Broken Page 58


I close my eyes and lean my head back against the door. The coward in me wants to skulk off to my room, call my dad, and tell him to get Olivia the hell away from me, where I can’t do any more damage to her.

But I’m done being a coward. I need to face her myself.

Slowly, deliberately, I climb to my feet. I lift a hand and knock gently with one knuckle, but the crying doesn’t so much as break. I knock harder. This time there’s a pause. A little hiccup. But the door doesn’t open.

“Olivia.” My voice is hoarse. “Can I come in?”

I’m prepared for all of the possible responses she could toss at me. Silence. Fuck off. I hate you. Go away. But I’m not really prepared for her to open the door. And I’m certainly not prepared for the pressure in my chest when I see her.

I barely register the swollen eyes, red nose, and matted hair. I can’t seem to get past the immeasurable hurt written all over her face.

I do the only thing I can think of. I wrap my arms around her.

She lets me.

I caused her heart-wrenching pain, and she’s letting me hold her.

Nothing has ever felt so good.

I inch her backward into the bedroom just enough to kick the door shut before gathering her as close as possible. She buries her face in my shoulder and sobs. I don’t know how she has any tears left, but she does.

I rub my hands up and down her back and over her shoulders in the most soothing motions I can think of. I turn my face into her soft hair. “I’m sorry,” I whisper, my lips pressed to her head. “I’m so damned sorry.”

Her sobs turn to cries, the cries to hiccups, the hiccups to shuddering breaths. And then finally, finally, she falls silent. She leans back slightly to look at me, and I tense, ready for the words I know I deserve.

But she doesn’t lay into me or call me names. She doesn’t let me know in explicit detail that I deserve to die a miserable death. (Although I do. I know I do).

Instead, she does the last thing I expect. She talks to me. She rests her forehead against my collarbone and just talks.

“I didn’t mean to, you know,” she says, her voice raspy from crying. “I’ve asked myself a million times if some little part of me knew what Michael was going to tell me . . . what he was going to do . . . when I went over there that day. But I’ve replayed it a million times, and I wouldn’t have gone if I’d known. I wouldn’t have willingly put myself in the situation of hurting Ethan. If you could have seen his face . . .”

Olivia lets out a shuddering breath, and I pull her even closer, rubbing a palm over her back. I want to tell her that in the big scheme of things, this is nothing. That she’ll get over it, that Ethan’s already over it, but I know that to her this is big. I let her continue.

“I went to Michael’s house . . . up to his room, thinking he wanted to talk about this girl, Casey, who he’d kind of been seeing. Since he’d never had a serious girlfriend, I figured he was just getting cold feet, or whatever.”

She’s quiet for a moment.

“But he didn’t want to talk about Casey,” I say, helping her along.

She shakes her head. “No. He was acting weird from the second I got there. Michael and I have always been so comfortable together. Or so I thought. But he was jumpy. He would alternate between not meeting my eyes and then looking at me too long and too hard, as though he was searching for something.”

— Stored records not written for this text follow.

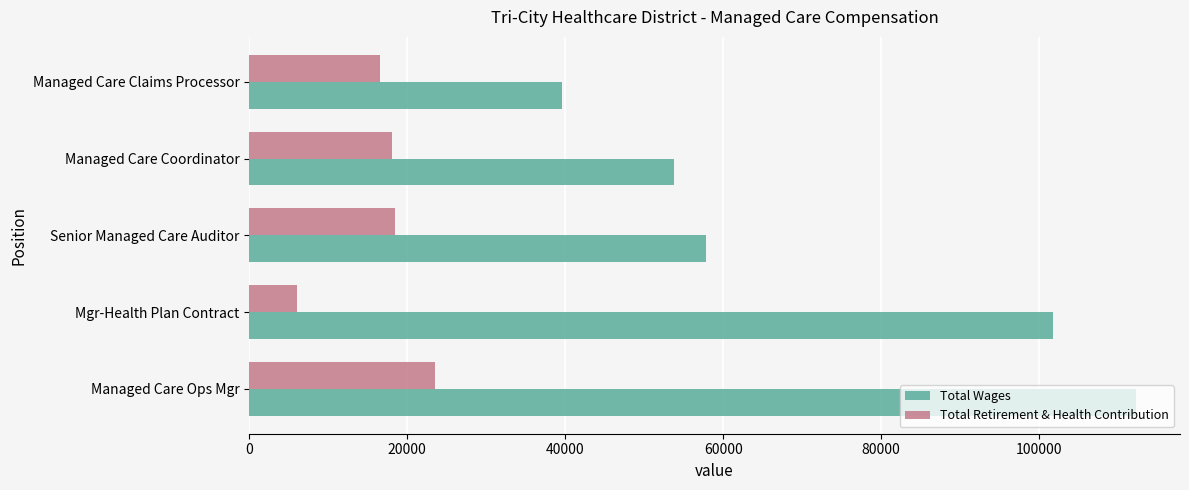

What is the greatest value displayed?

112215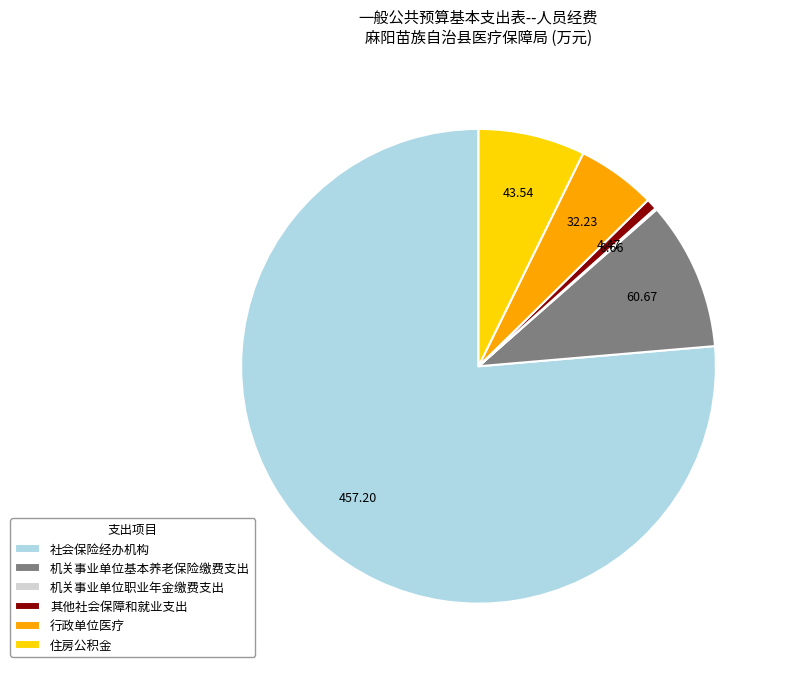

What is the ratio of the value at 机关事业单位基本养老保险缴费支出 to the value at 社会保险经办机构?

0.1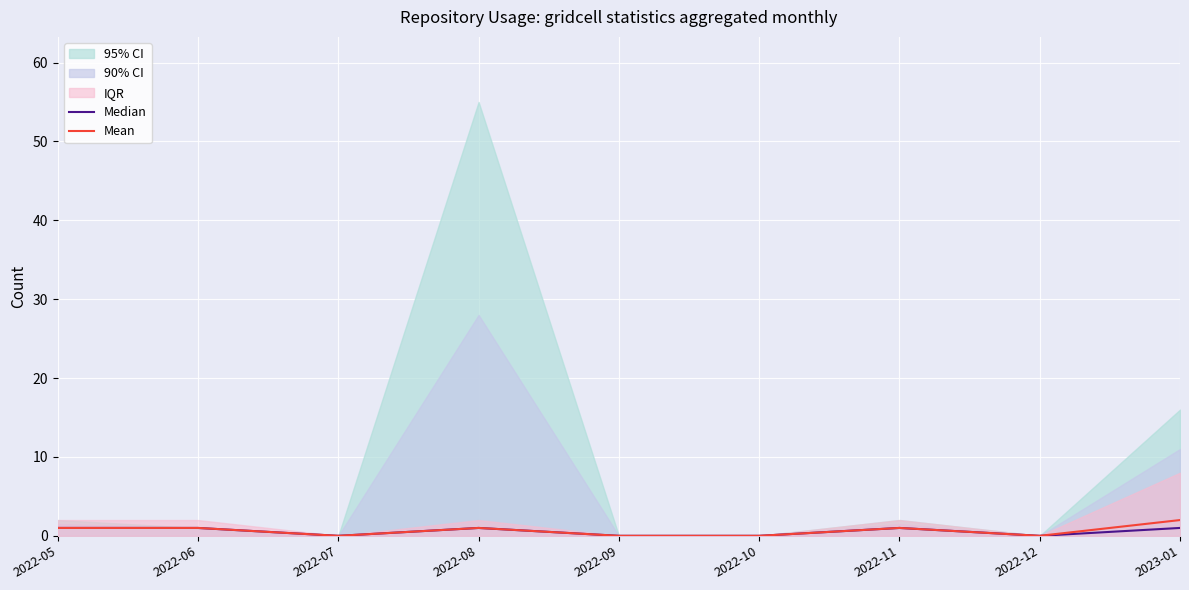

In Mean, how many points are higher than both neighbors (excluding endpoints)?

2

God help me, I’m actually feeling sorry for the poor guy. I’m all too aware of what it’s like to be helplessly drawn to this girl, even though you know you should be staying far, far away from her.

“I didn’t see it coming,” she continues, giving a little shake of her head. “One second I was yammering about how excited I was about the internship I’d just applied for, and the next second he’s grabbing my hands, his face just inches from mine, and he’s telling me that he can’t do it anymore. That Ethan’s his best friend, but he can’t do it. That he can’t see me with Ethan without me knowing . . .”

She breaks off.

“He told you he loved you?” I say.

She nods before lifting her head to look me in the eye. “Then he kissed me. And I didn’t push him away. I let him kiss me.”

The agony on her face is clear, and I want to tell her not to talk about it anymore, but I know she needs to get it off her chest. Very gently I put my palms on either side of her face. “Why? Did you love him back?”

Please say no.

“No,” she whispers, her tongue slipping nervously to wet her lips. “But as for why, I’ve asked myself that a million times, and I think . . . I think I kissed him because I knew it was a way out. Ethan and I were getting more and more serious every day, and he was the only guy I’d ever been with, and everyone, myself included, acted like we were going to be engaged at any moment, and I just—”

“You didn’t want that.”

“No,” she says with an outward breath. “I thought I did. I wanted to want it. I loved Ethan so much. But somewhere, deep inside of me, something was off. Things were really good, but I wanted more.”

“And more was Michael?”

Her face contorts. “No. I knew as soon as his lips touched mine that that wasn’t right either, but then I kissed him back, harder, wanting to feel something, anything. It didn’t go . . . I mean, I didn’t sleep with him. Not even close. But neither was it just a simple kiss in which I pushed him away and slapped his cheek. I kept trying to lose myself in the kiss, so it got kind of intense, and then Ethan walked in.”